Reserve Bank of
India, the country’s central bank, on Friday decided to keep the policy repo
rate unchanged at 4%
. The reverse repo rate is 3.35%. The
decision was taken in course of meetings conducted over the last three days. RBI
Governor Shaktikanta Das said that the monetary policy committee (MPC) decided
to remain accommodative “while focussing on withdrawal of accommodation to ensure
that inflation remains within target going forward.”

According to RBI
Governor Das, the benefits to the economy expected from the ebbing of the
Omicron wave were offset by the sharp escalation in geopolitical tensions
between Russia and Ukraine. “Economy is confronted by new and humongous
challenges. The situation in Europe can derail the global economy.”

Also Read | RBI Monetary Policy Committee slashes India’s real GDP growth forecast to 7.2%

Das said concerns
over global supply disruptions have rattled global commodity and financial
markets. This, he said, was because of the significant share of the two
economies engaged in the war in global production and exports of key
commodities like oil and natural gas, wheat, corn, nickel, edible oil and fertilizers.

Admitting to the challenges confronting the Indian economy, the RBI governor said that India is not a hostage to any rulebook. “No action is off the table when the need is to safeguard the Indian economy. Sky may be overcast, but we will use all our energies to let sunlight shine on India’s future. It is the faith, that steers us through stormy seas, moves mountains and jumps across the oceans.”

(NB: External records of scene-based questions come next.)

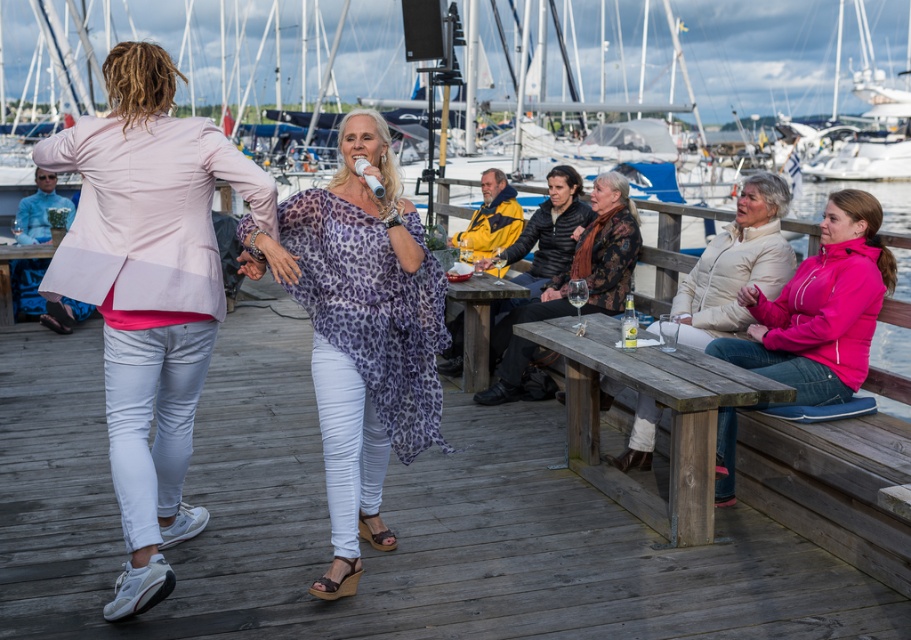
This screenshot has height=640, width=911. What do you see at coordinates (820, 308) in the screenshot? I see `pink fleece jacket at right` at bounding box center [820, 308].

Consider the image. Who is taller, pink fleece jacket at right or beige puffer jacket at lower right?

Standing taller between the two is pink fleece jacket at right.

Find the location of a particular element. The image size is (911, 640). pink fleece jacket at right is located at coordinates (820, 308).

The image size is (911, 640). Describe the element at coordinates (149, 291) in the screenshot. I see `pink fabric jacket at left` at that location.

Does pink fabric jacket at left lie in front of wooden picnic table at center?

Yes, pink fabric jacket at left is in front of wooden picnic table at center.

Who is more distant from viewer, [162,60] or [476,314]?

The point [476,314] is more distant.

Where is `pink fabric jacket at left`? The height and width of the screenshot is (640, 911). pink fabric jacket at left is located at coordinates (149, 291).

Does pink fabric jacket at left have a greater height compared to wooden picnic table at lower right?

Yes.

Locate an element on the screen. pink fabric jacket at left is located at coordinates (149, 291).

Identify the location of pink fabric jacket at left. This screenshot has height=640, width=911. (149, 291).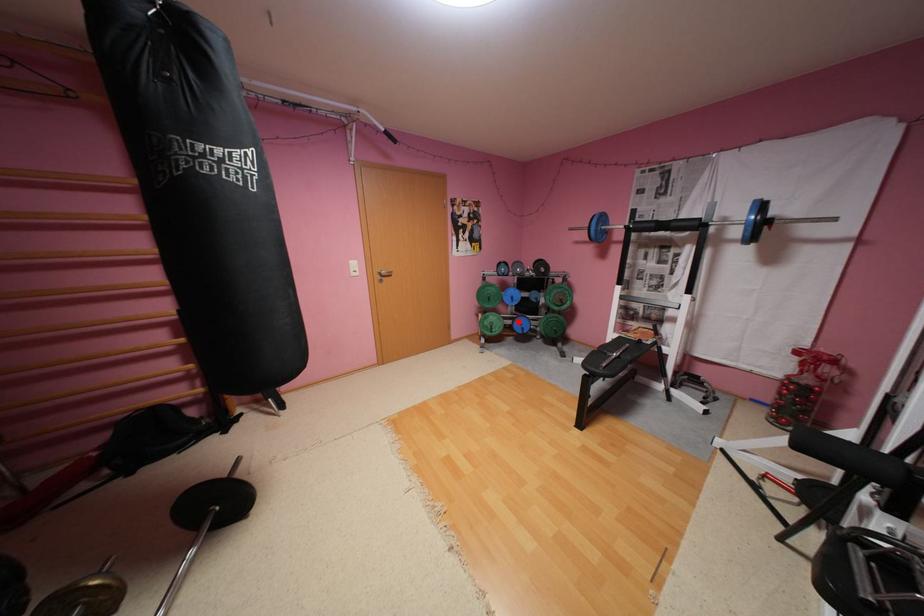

The RBI governor said that the macroeconomic outlook is undergoing tectonic shifts and the central bank needs to take preemptive stems. “RBI will continue to take nuanced and nimble approach,” Das said. 

The Indian central bank increased its annual inflation forecast to 5.7% from 4.5% earlier. The interest rate corridor was reduced to 50 basis points. India’s GDP growth projection was lowered from 7.8% to 7.2%. RBI said India is facing fresh challenges due to the war in Ukraine and the COVID lockdowns in China which threaten to exacerbate a global supply squeeze.